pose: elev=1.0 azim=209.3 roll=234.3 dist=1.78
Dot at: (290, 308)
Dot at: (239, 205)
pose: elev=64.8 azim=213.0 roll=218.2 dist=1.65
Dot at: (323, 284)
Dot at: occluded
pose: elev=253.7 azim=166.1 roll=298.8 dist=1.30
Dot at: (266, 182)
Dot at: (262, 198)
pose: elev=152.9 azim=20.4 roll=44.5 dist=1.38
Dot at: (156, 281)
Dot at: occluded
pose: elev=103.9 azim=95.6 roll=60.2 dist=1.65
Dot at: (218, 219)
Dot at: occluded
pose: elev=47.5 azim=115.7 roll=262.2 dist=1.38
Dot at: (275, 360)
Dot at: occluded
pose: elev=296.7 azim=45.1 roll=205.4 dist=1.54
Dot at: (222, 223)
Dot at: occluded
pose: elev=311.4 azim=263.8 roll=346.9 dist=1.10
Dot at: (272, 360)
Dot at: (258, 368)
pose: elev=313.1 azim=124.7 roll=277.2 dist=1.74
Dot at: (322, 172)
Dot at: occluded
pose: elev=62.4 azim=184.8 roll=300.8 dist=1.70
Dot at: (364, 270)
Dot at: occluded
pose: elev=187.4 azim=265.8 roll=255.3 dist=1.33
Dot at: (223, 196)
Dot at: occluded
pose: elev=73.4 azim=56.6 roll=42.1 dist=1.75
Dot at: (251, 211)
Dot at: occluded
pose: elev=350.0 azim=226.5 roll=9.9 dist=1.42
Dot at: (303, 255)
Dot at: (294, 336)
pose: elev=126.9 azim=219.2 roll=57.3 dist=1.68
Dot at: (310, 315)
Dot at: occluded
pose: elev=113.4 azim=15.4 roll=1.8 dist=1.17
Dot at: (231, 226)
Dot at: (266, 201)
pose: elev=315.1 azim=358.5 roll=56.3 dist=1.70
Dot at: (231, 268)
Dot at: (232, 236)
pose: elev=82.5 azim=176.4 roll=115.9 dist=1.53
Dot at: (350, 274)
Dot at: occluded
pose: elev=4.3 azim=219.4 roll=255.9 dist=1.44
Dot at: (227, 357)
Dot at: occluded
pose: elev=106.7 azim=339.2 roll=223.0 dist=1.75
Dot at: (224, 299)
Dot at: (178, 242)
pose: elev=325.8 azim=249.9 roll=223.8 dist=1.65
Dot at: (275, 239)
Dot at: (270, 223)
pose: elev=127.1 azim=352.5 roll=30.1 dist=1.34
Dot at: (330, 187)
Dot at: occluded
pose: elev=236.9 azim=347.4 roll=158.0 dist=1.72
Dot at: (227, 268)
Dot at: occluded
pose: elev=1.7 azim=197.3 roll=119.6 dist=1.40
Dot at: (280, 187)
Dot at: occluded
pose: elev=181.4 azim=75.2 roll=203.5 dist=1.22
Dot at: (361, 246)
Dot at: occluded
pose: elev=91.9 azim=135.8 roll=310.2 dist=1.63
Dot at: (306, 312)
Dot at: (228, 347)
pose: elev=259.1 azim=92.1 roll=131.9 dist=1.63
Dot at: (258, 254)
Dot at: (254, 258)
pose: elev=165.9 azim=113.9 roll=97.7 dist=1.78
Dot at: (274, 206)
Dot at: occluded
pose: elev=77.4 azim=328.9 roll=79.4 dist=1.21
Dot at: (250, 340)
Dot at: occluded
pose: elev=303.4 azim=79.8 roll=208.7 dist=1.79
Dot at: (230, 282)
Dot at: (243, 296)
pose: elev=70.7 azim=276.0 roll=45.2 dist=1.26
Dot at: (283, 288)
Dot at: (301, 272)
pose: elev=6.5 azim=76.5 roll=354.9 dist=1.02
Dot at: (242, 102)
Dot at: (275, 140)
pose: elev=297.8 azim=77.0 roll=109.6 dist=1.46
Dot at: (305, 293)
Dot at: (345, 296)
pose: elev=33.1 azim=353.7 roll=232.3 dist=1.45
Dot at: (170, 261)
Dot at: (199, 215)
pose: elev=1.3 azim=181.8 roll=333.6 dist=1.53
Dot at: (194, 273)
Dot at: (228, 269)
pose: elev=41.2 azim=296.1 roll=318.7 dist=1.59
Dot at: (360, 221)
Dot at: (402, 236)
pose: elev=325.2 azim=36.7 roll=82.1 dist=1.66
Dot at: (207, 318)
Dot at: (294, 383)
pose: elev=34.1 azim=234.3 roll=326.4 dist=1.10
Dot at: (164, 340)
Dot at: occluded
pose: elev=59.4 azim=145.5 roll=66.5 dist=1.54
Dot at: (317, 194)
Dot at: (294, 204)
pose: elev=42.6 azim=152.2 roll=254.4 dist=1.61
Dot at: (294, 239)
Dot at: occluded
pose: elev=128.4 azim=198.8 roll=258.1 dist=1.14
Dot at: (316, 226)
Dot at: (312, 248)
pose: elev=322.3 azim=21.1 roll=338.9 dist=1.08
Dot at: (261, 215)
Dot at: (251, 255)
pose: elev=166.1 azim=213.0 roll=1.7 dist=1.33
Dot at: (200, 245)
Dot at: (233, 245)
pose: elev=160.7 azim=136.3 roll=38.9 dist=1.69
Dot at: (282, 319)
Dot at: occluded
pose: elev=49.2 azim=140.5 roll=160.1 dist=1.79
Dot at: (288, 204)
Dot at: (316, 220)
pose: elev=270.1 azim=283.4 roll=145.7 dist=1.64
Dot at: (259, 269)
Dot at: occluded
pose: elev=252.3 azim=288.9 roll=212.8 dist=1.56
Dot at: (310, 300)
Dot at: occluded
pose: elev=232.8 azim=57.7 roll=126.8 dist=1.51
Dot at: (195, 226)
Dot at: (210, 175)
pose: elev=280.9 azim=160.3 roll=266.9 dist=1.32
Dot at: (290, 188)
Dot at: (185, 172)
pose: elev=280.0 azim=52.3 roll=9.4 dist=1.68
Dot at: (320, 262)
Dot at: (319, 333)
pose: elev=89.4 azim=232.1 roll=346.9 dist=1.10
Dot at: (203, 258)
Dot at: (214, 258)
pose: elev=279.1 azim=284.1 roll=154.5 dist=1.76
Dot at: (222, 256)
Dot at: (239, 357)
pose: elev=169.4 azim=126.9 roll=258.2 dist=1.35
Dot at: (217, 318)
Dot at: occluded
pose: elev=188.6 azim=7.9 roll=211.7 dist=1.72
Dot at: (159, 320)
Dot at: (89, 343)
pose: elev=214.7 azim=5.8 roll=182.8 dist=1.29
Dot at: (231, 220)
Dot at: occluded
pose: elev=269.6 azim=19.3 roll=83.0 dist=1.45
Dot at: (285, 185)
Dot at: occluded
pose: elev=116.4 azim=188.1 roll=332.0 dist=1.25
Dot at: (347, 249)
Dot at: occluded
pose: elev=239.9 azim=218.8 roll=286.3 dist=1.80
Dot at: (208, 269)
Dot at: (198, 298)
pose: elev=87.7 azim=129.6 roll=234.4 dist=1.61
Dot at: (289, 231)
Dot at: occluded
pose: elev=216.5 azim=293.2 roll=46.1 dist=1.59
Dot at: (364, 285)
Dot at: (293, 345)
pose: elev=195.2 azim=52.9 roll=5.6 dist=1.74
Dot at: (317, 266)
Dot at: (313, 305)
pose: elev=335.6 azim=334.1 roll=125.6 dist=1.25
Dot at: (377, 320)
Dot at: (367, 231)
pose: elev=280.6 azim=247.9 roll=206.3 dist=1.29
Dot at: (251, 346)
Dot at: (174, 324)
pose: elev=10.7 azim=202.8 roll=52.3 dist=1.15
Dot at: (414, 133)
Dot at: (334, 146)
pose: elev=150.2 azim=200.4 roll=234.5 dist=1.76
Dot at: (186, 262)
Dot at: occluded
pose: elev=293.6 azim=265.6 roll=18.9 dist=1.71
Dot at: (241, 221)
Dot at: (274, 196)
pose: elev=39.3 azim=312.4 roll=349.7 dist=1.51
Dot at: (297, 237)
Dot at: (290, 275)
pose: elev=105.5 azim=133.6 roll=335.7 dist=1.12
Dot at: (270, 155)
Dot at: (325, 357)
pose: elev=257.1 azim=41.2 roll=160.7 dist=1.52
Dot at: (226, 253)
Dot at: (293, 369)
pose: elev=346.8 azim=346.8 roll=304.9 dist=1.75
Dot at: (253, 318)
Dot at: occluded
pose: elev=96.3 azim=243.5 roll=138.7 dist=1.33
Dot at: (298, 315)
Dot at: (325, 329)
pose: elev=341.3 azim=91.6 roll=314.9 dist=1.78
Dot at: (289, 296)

● **What is expected**: Lay out the lines as a Markdown table, starting with the line that contains "pose: elev=303.4 azim=79.8" and going on through the line that contains "Dot at: (294, 204)". Use a column named Row for the row number and a column named Text for the line, and leave out any blank lines.

● **The response**:
| Row | Text |
|---|---|
| 1 | pose: elev=303.4 azim=79.8 roll=208.7 dist=1.79 |
| 2 | Dot at: (230, 282) |
| 3 | Dot at: (243, 296) |
| 4 | pose: elev=70.7 azim=276.0 roll=45.2 dist=1.26 |
| 5 | Dot at: (283, 288) |
| 6 | Dot at: (301, 272) |
| 7 | pose: elev=6.5 azim=76.5 roll=354.9 dist=1.02 |
| 8 | Dot at: (242, 102) |
| 9 | Dot at: (275, 140) |
| 10 | pose: elev=297.8 azim=77.0 roll=109.6 dist=1.46 |
| 11 | Dot at: (305, 293) |
| 12 | Dot at: (345, 296) |
| 13 | pose: elev=33.1 azim=353.7 roll=232.3 dist=1.45 |
| 14 | Dot at: (170, 261) |
| 15 | Dot at: (199, 215) |
| 16 | pose: elev=1.3 azim=181.8 roll=333.6 dist=1.53 |
| 17 | Dot at: (194, 273) |
| 18 | Dot at: (228, 269) |
| 19 | pose: elev=41.2 azim=296.1 roll=318.7 dist=1.59 |
| 20 | Dot at: (360, 221) |
| 21 | Dot at: (402, 236) |
| 22 | pose: elev=325.2 azim=36.7 roll=82.1 dist=1.66 |
| 23 | Dot at: (207, 318) |
| 24 | Dot at: (294, 383) |
| 25 | pose: elev=34.1 azim=234.3 roll=326.4 dist=1.10 |
| 26 | Dot at: (164, 340) |
| 27 | Dot at: occluded |
| 28 | pose: elev=59.4 azim=145.5 roll=66.5 dist=1.54 |
| 29 | Dot at: (317, 194) |
| 30 | Dot at: (294, 204) |